▶ _JOB_: Reproduce verbatim the stretch of rows below, from the row containing "На острове под мостом нашли" through the row containing "заболели семь человек", and output nothing else.

▶ _INPUT_:
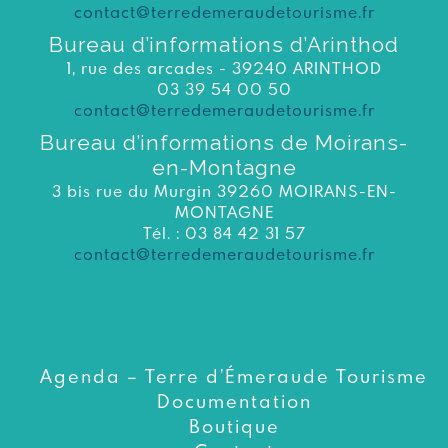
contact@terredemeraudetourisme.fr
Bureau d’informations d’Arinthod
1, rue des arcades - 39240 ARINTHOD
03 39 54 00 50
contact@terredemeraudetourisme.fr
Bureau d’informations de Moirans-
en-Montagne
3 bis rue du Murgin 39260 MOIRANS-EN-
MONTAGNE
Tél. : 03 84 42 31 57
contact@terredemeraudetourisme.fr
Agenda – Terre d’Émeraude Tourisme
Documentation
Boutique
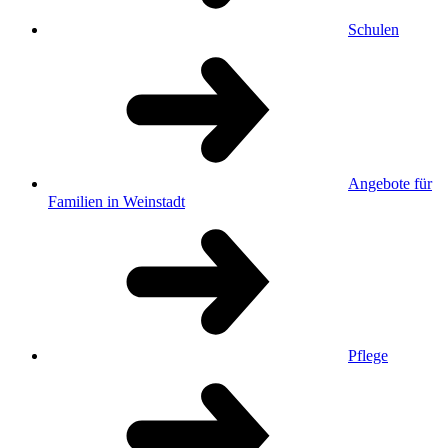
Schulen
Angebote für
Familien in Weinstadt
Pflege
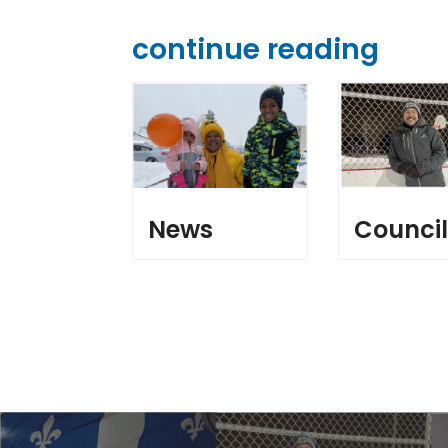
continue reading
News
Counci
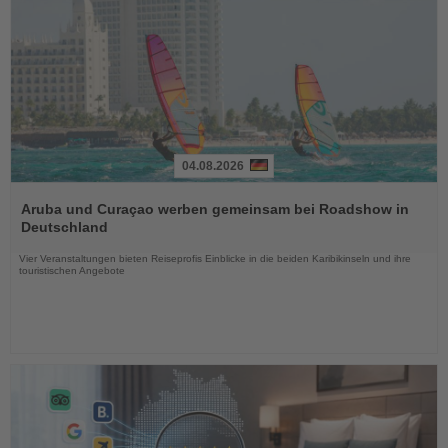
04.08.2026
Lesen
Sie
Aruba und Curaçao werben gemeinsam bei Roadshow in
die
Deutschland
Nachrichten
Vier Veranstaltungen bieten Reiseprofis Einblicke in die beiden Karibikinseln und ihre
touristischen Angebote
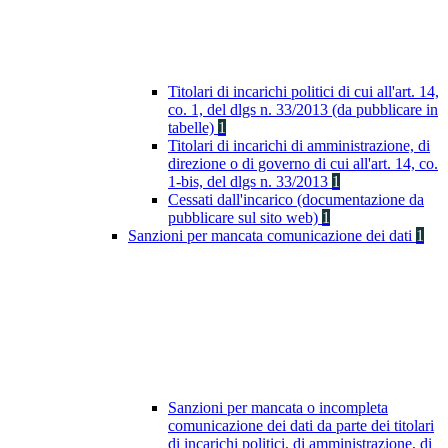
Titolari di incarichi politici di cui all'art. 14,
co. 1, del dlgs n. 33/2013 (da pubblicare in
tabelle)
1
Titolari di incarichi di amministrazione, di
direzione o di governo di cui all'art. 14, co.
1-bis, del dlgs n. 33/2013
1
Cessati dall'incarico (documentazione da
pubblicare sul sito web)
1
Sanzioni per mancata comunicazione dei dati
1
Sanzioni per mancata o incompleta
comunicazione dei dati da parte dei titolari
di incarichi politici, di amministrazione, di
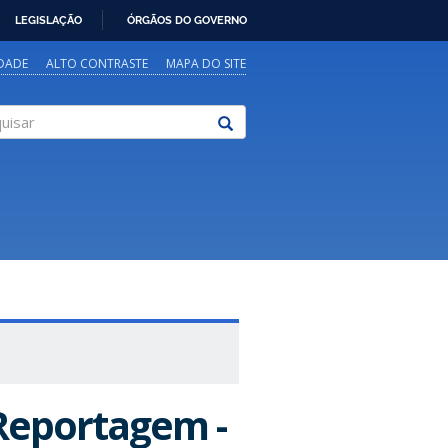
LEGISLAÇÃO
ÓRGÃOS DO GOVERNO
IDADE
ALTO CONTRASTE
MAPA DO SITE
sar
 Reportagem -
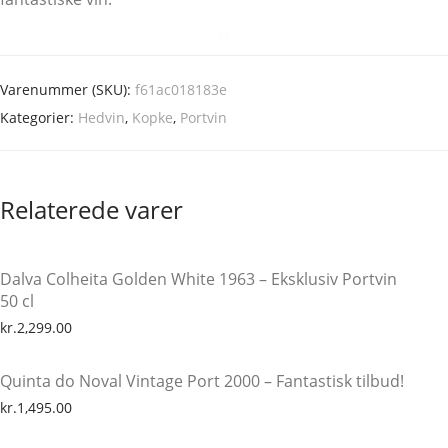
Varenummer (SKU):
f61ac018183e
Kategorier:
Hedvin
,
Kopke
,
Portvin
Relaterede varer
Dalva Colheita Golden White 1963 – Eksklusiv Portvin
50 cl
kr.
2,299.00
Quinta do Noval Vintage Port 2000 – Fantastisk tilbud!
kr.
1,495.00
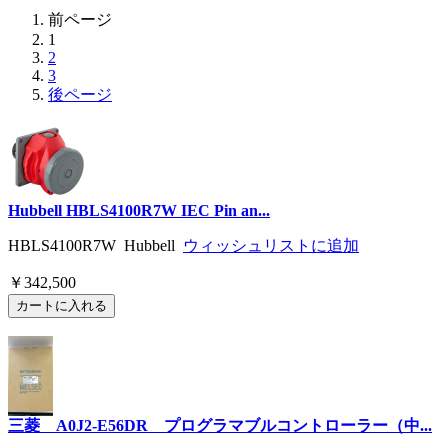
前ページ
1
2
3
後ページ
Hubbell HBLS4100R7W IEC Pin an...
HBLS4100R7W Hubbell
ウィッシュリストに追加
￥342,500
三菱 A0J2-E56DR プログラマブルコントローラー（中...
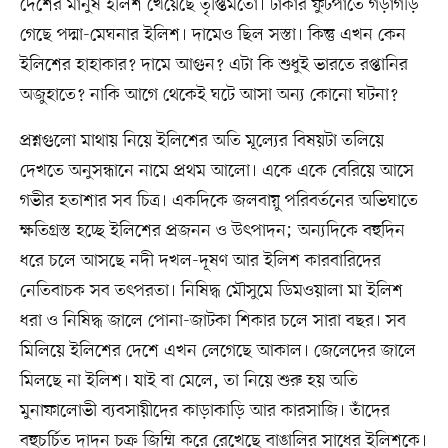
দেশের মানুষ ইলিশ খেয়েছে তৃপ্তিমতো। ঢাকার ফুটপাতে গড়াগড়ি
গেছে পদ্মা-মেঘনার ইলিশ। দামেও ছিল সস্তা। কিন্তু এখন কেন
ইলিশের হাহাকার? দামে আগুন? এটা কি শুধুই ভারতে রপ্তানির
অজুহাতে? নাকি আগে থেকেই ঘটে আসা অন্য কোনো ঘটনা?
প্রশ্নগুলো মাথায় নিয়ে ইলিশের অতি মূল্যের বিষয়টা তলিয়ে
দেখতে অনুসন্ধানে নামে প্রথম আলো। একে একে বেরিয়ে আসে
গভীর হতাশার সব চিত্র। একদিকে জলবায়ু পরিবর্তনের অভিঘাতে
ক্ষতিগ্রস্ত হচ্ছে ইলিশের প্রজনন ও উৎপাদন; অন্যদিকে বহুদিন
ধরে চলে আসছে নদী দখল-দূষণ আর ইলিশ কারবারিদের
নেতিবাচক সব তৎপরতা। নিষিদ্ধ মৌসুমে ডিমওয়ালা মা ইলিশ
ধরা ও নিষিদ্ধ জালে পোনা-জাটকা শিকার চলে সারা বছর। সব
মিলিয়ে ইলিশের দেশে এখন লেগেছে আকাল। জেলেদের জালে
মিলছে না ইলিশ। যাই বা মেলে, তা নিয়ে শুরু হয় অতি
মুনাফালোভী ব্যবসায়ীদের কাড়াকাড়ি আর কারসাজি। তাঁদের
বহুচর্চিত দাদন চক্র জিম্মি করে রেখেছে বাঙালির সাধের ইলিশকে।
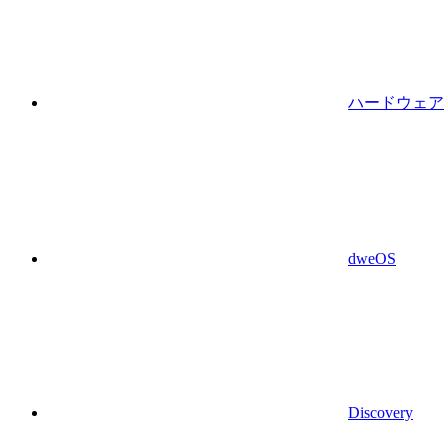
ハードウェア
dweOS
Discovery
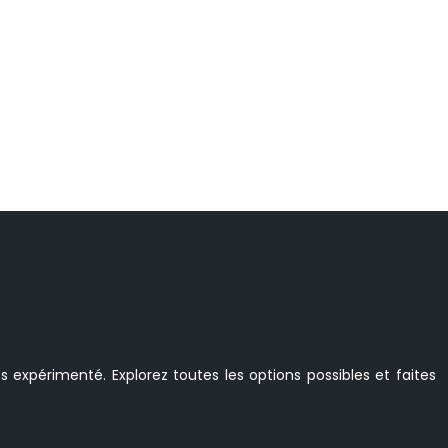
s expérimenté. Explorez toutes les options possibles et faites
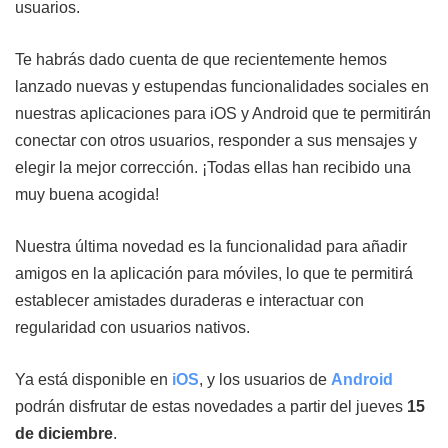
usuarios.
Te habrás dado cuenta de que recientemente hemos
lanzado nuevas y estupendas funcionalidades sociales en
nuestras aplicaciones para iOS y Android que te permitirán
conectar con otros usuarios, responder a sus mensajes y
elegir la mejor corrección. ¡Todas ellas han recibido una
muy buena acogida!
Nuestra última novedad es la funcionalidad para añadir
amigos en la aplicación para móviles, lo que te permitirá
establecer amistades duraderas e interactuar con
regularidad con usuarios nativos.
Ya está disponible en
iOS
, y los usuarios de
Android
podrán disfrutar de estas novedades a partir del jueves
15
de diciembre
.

* * *

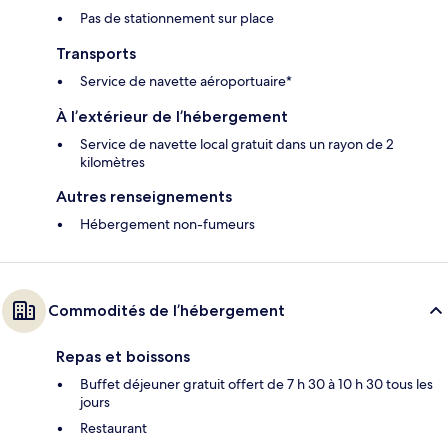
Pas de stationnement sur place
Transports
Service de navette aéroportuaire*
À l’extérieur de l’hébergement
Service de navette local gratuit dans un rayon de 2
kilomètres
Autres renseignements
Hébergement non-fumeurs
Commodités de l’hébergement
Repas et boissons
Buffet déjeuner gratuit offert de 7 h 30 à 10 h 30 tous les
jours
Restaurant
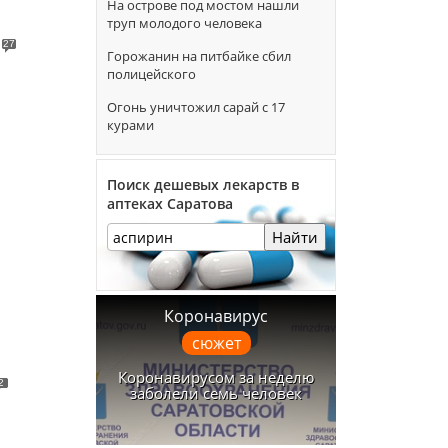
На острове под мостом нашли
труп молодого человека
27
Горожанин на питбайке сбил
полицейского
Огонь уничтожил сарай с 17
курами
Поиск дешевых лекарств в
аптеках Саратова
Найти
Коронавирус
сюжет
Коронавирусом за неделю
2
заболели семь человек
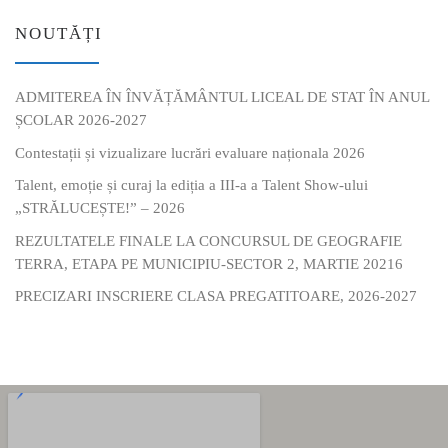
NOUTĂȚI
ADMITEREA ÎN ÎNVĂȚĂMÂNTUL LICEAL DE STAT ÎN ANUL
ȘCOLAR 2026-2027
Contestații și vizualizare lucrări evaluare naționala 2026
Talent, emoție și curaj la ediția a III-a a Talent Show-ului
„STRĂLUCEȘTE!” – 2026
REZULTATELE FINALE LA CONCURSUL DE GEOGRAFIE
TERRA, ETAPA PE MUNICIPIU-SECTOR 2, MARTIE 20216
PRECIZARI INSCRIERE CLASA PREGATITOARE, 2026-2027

---

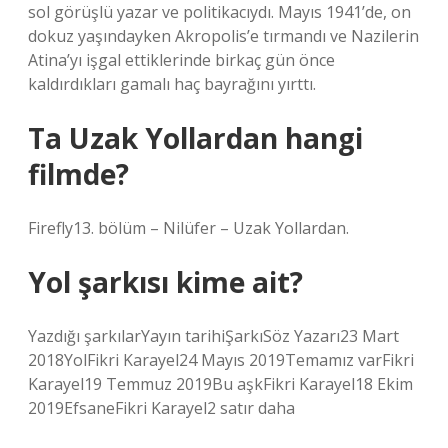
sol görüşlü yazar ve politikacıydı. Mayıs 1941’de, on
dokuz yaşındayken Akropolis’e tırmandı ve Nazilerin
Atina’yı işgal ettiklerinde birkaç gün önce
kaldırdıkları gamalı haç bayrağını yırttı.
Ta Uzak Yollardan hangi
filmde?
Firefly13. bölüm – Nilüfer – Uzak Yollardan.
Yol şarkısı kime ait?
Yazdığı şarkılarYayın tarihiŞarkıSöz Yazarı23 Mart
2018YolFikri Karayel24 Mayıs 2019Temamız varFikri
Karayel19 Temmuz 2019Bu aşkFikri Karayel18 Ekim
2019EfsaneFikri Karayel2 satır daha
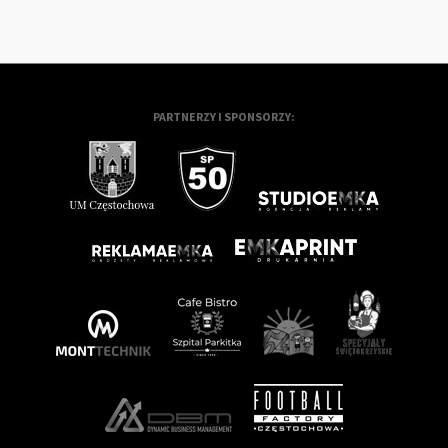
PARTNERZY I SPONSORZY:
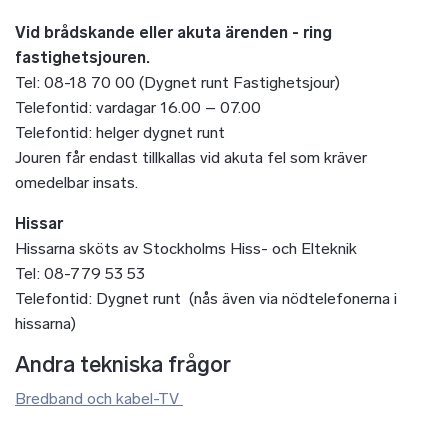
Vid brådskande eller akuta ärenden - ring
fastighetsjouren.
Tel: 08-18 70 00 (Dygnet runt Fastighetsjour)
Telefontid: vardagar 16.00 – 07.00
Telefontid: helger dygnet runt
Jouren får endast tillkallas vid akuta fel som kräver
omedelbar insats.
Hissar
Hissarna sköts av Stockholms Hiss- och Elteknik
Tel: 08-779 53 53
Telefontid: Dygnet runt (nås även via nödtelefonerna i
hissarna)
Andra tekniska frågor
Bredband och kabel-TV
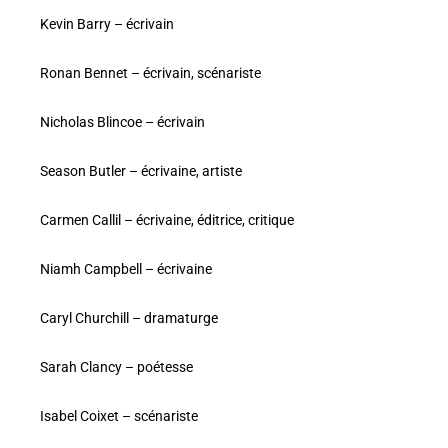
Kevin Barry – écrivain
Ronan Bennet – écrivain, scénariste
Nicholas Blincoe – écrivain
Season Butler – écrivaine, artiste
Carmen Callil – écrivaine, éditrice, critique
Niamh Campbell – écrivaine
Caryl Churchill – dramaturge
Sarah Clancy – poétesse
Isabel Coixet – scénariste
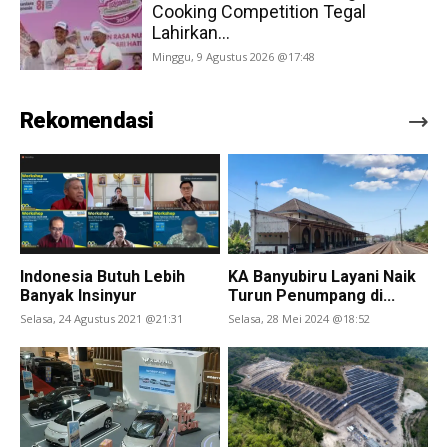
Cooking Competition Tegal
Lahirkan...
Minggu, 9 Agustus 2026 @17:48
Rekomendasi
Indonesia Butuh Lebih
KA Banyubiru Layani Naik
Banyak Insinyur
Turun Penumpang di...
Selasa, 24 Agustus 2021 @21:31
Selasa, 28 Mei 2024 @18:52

▶ _RESPONSE_:
На острове под мостом нашли
труп молодого человека
27
Горожанин на питбайке сбил
полицейского
Огонь уничтожил сарай с 17
курами
Поиск дешевых лекарств в
аптеках Саратова
Найти
Коронавирус
сюжет
Коронавирусом за неделю
2
заболели семь человек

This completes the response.